Designing Interactions in a Distributed System to Prevent Failures – Determining Security Requirements and Controls – SAP-C02 Study Guide

Designing Interactions in a Distributed System to Prevent Failures

One of the aspects that influences a distributed system most is communication between the different elements of the system. There is already quite a number of things that can go wrong in a simple client-server scenario; that number becomes simply mind-boggling in a large microservices architecture. If you wish to have a better grasp of why this is the case in detail, read the Challenges with Distributed Systems paper from the Amazon Builders’ Library, which is referenced in the Further Reading section of this chapter. In a nutshell, in a distributed system, you have to assume that every single line of code in your system that induces network communication may not work as expected. If you have a simple client-server system, it may still be managed without too much trouble, but if you have a system split into tens, hundreds, or more components distributed all over the place, a small glitch in one of these lines of code could cause a complete failure of the entire system. So, the more distributed your system is, the more complex failure handling becomes, which also explains why monolithic architectures are still around (ever wondered why some companies still have mainframes?).

So, how can you design your workload to keep it from being strongly impacted by network issues causing increased latency or even data loss?

Here are some best practices that you should follow.

Identifying Which Kind of Distributed System Is Required

One of the hardest things to handle with distributed systems is time constraints. If you’ve read the paper from the Amazon Builders’ Library that was pointed out earlier, you know that distributed systems with hard real-time constraints have extremely strict reliability requirements.

The following questions also become important to consider. Does your workload have hard real-time constraints? Does it require rapid, synchronous responses within seconds? Or does it have soft real-time constraints for which responses are allowed within a broader time window, for instance, a few minutes or more? Or, on the other end of the spectrum, does it mostly work as an offline system that can handle responses through batch processing.

In any case, having a clear understanding of which type of distributed system you have to build is paramount.

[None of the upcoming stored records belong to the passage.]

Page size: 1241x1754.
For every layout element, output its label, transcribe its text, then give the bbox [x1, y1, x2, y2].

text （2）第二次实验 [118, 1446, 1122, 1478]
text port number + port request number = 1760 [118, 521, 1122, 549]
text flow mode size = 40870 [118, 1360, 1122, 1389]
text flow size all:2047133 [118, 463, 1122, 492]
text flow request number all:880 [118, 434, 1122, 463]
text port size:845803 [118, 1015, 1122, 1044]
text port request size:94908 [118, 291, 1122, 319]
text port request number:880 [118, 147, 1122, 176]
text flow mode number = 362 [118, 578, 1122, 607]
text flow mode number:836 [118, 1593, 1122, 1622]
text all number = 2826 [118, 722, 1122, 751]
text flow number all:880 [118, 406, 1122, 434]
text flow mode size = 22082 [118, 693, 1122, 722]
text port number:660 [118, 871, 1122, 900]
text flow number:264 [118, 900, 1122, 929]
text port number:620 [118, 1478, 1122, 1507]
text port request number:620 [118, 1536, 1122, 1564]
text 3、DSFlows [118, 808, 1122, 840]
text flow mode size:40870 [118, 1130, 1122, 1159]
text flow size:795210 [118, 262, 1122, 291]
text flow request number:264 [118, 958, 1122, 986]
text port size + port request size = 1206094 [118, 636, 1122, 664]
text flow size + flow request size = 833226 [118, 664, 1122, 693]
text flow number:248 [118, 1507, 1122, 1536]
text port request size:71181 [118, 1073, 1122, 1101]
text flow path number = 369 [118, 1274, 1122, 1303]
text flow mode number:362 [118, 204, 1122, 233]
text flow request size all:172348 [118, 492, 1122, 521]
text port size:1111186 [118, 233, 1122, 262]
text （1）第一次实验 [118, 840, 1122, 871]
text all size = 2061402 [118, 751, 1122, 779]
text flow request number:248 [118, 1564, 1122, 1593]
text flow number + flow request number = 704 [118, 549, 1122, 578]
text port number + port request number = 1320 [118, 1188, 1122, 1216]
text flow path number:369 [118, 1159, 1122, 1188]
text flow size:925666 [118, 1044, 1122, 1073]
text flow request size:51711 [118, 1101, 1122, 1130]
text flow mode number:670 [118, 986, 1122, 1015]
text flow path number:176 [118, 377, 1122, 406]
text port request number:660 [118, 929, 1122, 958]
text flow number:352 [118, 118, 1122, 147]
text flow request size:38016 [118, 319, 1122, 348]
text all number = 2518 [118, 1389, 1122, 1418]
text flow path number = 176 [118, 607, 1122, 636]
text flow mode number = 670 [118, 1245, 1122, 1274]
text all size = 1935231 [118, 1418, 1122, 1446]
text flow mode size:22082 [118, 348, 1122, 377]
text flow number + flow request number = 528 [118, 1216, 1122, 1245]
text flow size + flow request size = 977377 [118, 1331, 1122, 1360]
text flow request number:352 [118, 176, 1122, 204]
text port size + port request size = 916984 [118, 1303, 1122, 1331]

Implementing Loosely Coupled Dependencies

In a distributed system, what you want to avoid at all costs is that a component’s failure has a ripple effect and causes a disruption of other components until the entire system fails. So, rule #1 for the solutions architect when designing distributed systems is to loosely couple components that depend on each other.

Loose coupling brings more resiliency since a failure in a given component does not immediately impact other components that depend on it. It also brings more agility, as a positive side effect. When isolating components through loose coupling, components’ life cycles become independent of each other. You can start modifying the code of these components, to bring improvements or fix issues. Then, if you respect the contract that has been defined through the interface of a component, changes in their implementation are less likely to affect others. You may wonder why this is not being heavily asserted here. Well, changing a component’s implementation may, for instance, make it perform faster or slower, and even though you didn’t change its interface, it could still impact other components depending on it. For the same reasons, loose coupling also extends the flexibility and scalability of the system. In a system, not all components perform equally well or need identical resources for processing. But, when components are loosely coupled, you have the opportunity to scale them independently of each other, based on their individual needs.

Figure 6.1: Tight coupling

Now, you could think of implementing loose coupling in either synchronous or asynchronous mode. It may be a surprise to some, but loose coupling does not necessarily imply asynchronous communication, so don’t confuse the two.

Loose coupling two components means that you add an intermediate processing step, acting as a decoupling mechanism between the two. But the end-to-end communication could still take place synchronously. As illustrated in the following diagram, think of a load balancer, such as an ELB load balancer, between a client and a group of servers, for instance. A client making a request is loosely coupled to each server behind the load balancer, yet the communication happens synchronously.

Figure 6.2: Loose coupling (synchronous communication)

That said, to further improve resiliency, it is advised, whenever possible, to use asynchronous communication between loosely coupled components. That’s the best approach whenever an immediate response, other than the acknowledgment of the request, is not required. Think, for instance, of a queueing mechanism, such as Amazon SQS, buffering the requests between two components, as illustrated in the following diagram. Similarly, you could use some other mechanism, such as a notification system (for instance, Amazon SNS), a workflow engine (such as AWS Step Functions), or a streaming system (such as Amazon Kinesis), to handle asynchronous communication between loosely coupled components.

Figure 6.3: Loose coupling (asynchronous communication)

In a similar fashion, you could also think of using an event-driven architecture, where event producers and event consumers are loosely coupled, and an event engine (such as Amazon EventBridge) plays the role of an intermediate system.